**** Provided records

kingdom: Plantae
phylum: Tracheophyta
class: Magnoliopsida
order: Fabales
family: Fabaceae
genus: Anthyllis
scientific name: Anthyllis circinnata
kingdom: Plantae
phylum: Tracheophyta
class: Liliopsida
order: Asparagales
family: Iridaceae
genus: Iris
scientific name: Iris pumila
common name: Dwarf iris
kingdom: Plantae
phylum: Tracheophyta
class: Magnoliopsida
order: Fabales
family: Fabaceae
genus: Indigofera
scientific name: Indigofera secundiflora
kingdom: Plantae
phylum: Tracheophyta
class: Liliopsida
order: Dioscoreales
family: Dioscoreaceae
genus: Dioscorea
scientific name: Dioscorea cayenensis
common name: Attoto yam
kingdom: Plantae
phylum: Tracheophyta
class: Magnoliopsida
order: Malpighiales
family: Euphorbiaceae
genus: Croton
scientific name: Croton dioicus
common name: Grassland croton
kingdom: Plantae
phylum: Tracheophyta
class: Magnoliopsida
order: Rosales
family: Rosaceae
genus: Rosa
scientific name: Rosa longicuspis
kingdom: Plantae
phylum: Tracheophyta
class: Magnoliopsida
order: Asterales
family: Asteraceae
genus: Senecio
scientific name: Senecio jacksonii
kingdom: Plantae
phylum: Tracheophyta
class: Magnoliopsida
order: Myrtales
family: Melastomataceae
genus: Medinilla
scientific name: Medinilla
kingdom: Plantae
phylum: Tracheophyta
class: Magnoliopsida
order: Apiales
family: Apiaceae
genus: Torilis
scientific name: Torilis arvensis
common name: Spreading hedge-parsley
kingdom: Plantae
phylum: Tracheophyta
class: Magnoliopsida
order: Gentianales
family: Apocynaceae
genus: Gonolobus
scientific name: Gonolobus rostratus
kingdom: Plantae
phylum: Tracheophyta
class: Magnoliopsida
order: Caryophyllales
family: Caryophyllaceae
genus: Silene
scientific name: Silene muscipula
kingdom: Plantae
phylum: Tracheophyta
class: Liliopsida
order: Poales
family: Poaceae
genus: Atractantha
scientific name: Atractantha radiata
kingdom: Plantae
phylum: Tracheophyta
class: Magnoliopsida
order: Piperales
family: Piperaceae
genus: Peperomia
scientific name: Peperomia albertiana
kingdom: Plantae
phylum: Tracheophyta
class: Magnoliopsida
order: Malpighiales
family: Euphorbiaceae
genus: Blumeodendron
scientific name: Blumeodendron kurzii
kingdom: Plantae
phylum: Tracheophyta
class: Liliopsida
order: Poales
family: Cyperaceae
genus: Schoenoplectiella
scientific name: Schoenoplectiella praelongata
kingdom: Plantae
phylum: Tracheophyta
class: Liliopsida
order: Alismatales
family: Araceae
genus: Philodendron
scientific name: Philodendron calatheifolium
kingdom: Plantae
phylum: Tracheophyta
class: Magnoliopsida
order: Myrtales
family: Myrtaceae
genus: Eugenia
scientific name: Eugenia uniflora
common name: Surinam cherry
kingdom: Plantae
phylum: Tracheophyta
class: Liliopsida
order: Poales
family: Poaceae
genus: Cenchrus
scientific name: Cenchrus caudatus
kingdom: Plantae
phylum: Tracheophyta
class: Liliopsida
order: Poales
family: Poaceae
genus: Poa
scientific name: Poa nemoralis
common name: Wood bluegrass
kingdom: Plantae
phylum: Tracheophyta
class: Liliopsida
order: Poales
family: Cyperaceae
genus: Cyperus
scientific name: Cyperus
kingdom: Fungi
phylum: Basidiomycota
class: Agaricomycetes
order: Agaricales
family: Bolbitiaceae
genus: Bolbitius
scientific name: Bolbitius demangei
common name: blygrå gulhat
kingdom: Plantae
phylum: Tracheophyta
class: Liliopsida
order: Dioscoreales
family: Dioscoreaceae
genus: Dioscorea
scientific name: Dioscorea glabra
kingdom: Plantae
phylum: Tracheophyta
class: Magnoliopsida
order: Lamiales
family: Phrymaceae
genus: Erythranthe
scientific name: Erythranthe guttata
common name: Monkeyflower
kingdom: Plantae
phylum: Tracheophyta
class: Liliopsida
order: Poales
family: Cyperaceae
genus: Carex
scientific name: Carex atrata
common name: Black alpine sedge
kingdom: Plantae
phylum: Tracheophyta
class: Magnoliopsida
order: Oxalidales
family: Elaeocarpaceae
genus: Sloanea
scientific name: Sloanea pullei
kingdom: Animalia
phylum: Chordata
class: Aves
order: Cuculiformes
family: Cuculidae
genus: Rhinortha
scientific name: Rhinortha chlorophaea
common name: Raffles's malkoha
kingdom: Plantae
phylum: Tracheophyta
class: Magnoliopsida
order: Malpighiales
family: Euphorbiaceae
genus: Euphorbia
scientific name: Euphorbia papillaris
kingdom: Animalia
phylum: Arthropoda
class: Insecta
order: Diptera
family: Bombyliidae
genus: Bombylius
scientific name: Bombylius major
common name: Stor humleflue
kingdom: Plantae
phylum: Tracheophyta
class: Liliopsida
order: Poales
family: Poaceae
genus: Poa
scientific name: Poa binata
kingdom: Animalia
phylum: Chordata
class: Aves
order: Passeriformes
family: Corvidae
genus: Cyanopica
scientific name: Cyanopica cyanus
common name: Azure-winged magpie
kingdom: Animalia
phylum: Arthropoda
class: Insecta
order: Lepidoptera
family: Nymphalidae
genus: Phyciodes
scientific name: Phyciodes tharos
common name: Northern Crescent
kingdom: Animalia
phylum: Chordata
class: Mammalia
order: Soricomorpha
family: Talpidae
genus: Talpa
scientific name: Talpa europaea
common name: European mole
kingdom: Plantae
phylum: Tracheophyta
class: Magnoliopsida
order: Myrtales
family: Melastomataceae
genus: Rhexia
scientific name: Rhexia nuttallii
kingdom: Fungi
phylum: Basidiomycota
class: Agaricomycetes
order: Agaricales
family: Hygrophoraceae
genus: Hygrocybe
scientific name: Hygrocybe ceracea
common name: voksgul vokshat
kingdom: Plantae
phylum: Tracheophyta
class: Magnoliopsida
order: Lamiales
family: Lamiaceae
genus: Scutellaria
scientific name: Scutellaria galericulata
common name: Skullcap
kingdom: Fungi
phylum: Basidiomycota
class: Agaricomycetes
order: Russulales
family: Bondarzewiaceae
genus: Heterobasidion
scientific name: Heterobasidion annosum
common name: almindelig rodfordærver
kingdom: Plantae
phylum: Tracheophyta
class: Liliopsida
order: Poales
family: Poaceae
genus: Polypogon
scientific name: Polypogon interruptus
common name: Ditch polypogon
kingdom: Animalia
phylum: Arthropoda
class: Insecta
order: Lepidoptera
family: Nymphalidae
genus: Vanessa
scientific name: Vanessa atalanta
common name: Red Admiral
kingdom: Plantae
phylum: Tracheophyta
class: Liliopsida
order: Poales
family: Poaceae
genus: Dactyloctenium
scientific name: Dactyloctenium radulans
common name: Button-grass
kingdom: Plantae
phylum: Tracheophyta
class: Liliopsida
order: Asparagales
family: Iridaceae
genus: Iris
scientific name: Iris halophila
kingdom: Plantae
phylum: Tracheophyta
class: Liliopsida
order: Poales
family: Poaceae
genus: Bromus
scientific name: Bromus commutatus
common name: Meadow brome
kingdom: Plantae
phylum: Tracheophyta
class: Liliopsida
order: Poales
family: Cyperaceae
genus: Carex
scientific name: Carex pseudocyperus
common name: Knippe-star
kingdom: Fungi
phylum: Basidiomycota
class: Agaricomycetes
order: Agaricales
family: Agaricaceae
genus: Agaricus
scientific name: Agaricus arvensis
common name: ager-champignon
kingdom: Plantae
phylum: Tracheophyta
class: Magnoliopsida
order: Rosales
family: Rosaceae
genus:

********

*What you need to do*. Swap "scientific name" for "Latin name" in everything from the line containing "order: Russulales" down to the line containing "scientific name: Dactyloctenium radulans" in the listing, and give back only those lines, otherwise unchanged.

*Answer to the problem*.
order: Russulales
family: Bondarzewiaceae
genus: Heterobasidion
Latin name: Heterobasidion annosum
common name: almindelig rodfordærver
kingdom: Plantae
phylum: Tracheophyta
class: Liliopsida
order: Poales
family: Poaceae
genus: Polypogon
Latin name: Polypogon interruptus
common name: Ditch polypogon
kingdom: Animalia
phylum: Arthropoda
class: Insecta
order: Lepidoptera
family: Nymphalidae
genus: Vanessa
Latin name: Vanessa atalanta
common name: Red Admiral
kingdom: Plantae
phylum: Tracheophyta
class: Liliopsida
order: Poales
family: Poaceae
genus: Dactyloctenium
Latin name: Dactyloctenium radulans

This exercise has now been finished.